Na crise, oportunidade para o Brasil

18/06/2008

Na crise, oportunidade para o Brasil

Especialistas alertam para os gargalos que impedem o país de duplicar a produção em 10 anos

 

Longe de ser um problema insolúvel para o Brasil, a alta mundial dos preços das commodities constitui-se numa oportunidade de ouro para o país aproveitar seu potencial de maior produtor mundial de alimentos. Mas é necessário adotar medidas relativamente simples para eliminar gargalos portuários no escoamento da produção e desonerar as importações de fertilizantes. Cumpridos estes "deveres de casa", o país, já auto-suficiente na produção de alimentos exceto o trigo, poderia duplicar o volume da safra de grãos em menos de 10 anos. Em produtos como carne bovina, frango, café e suco de laranja, o país já é o maior produtor mundial.

Estas são conclusões de dois especialistas ouvidos ontem pelo JB, o superintendente técnico da Confederação Nacional de Agricultura, Ricardo Cotta, e o economista Mauro de Rezende Lopes, do Centro de Estudos Agrícolas da Fundação Getúlio Vargas.

– Não temos como resolver isto da noite para o dia, mesmo tendo todas as vantagens comparativas. Talvez nenhum outro país do mundo tenha tanta capacidade de expansão da produção agrícola. Toda esta crise, no Brasil, tem que ser encarada muito mais como uma oportunidade do que como um problema – diz Ricardo Cotta

O superintendente da CNA ressalva, entretanto, que o cenário pressupõe uma série de deveres de casa para que o país aproveite a oportunidade: "Sem estes deveres de casa não aproveitaremos o cenário fantástico".

O primeiro dever, segundo ele, é a questão da infra-estrutura portuária.

– Já vivemos um apagão logístico no Brasil, especialmente nos portos, um apagão portuário. O que gastamos anualmente com multas por atrasos de navios neste país daria pra duplicar a infra-estrutura portuária em um ano. São multas enormes por navios parados por falta de calado, por greves sucessivas e encadeadas de fiscais do governo – reclama e continua: – Recentemente, fizemos uma reunião no Congresso com construtoras, prestadoras de serviços portuários, e reunimos um potencial imediato para investimentos de US$ 15 bilhões, 10 vezes mais do que o PAC tem alocado para o setor portuário. Então, não é dinheiro que falta, o que está faltando é regulamentação. O setor privado está ávido para investir.

Fora disso, Cotta entende que é necessário reduzir os custos de defensivos e fertilizantes, como anunciou o governo. Acrescenta que inevitável a introdução de genéricos no mercado para aumentar a concorrência e baixar preços.

Estes preços, segundo o professor Rezende Lopes, praticamente triplicaram nos últimos 12 meses. E o país importa entre 60% e 85% de suas necessidades desses insumos.

Cotta lembra que estes custos são ainda mais elevados em vista do que considera absurdo, um adicional de 25% que incide sobre o valor dos fretes de importação, a título de contribuição para renovação da Marinha Mercante. Assim, uma parte dos deveres de casa, nesta área, seria a extinção pura e simples desse adicional, ao menos para fertilizantes.
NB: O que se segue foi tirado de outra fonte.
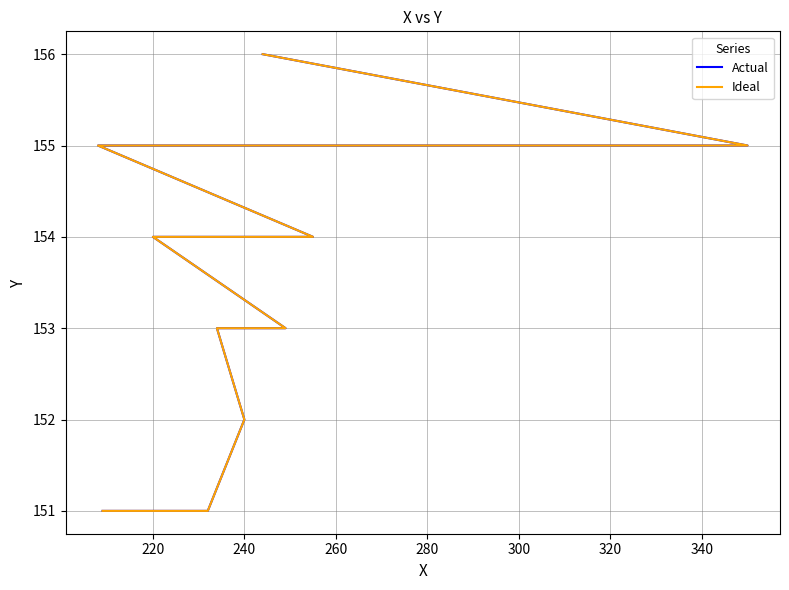

Is the value of Ideal at 200 greater than the value of Actual at 220?

No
– Resolvidos estes problemas, o país teria condição de pelo menos dobrar sua produção em menos de 10 anos. Mas, se tudo continuar como está, não conseguiremos aumentá-la nem em 10% – concluiu.
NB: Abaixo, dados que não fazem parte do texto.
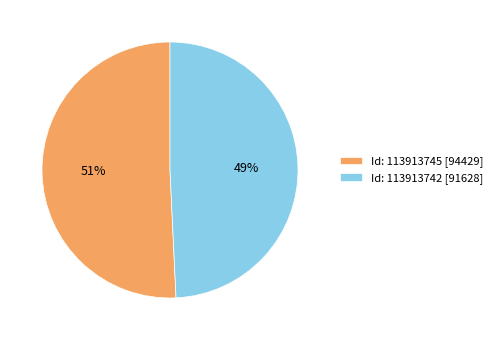

Combined, do Id: 113913745 [94429] and Id: 113913742 [91628] account for over 50%?

Yes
Rezende Lopes destaca que, como até agora Brasil e Argentina sustentavam boa parte das importações internacionais de alimentos, a saída da Argentina do mercado supridor, devido a uma série de equívocos do governo Cristina Kirchner, acirra a demanda em geral, provocando alta de preços também no Brasil. Ele explica que o Brasil já incorreu nos mesmos erros no passado, originando grande desestímulo à produção.

– Esta política de limitação de exportações com sobretaxas, lá chamadas retenciones, que chegam a 44%, é muito perniciosa para os próprios produtores do país, numa hora em que os preços internacionais têm que refletir a escassez.

Proteção social

O economista da FGV reconhece que a alta de preços prejudica mais intensamente as camadas mais pobres, com o índice de preços para faixas até 2,5 salários mínimos chegando a 8,2%.
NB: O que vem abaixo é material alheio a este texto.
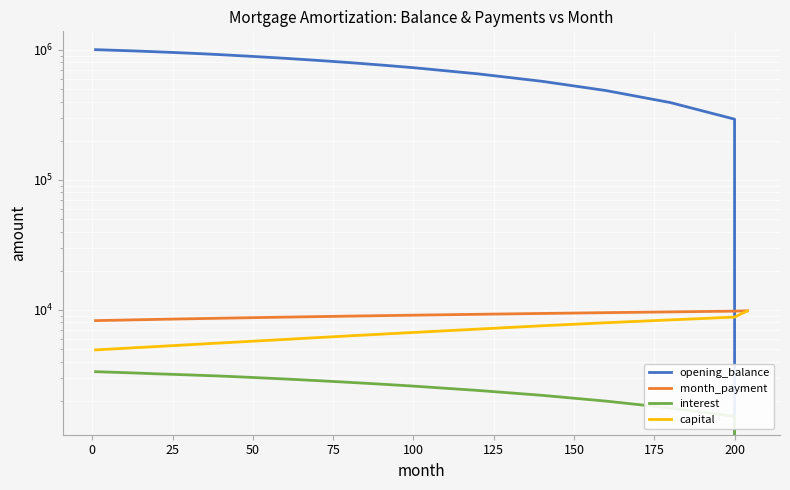

How many lines are shown in the chart?

4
Neste caso, conclui, só há uma saída: é o reforço da rede de segurança social do Bolsa Família. Mas mexer no mecanismo de preços nesta hora seria um erro gravíssimo.

– O preço tem que controlar a oferta. Não somos mais um paizinho. Temos exportações que são indispensáveis para todo o mundo. Se mexermos nisso, vai ser um problema e pode haver até desforço físico, como está ocorrendo na Argentina agora.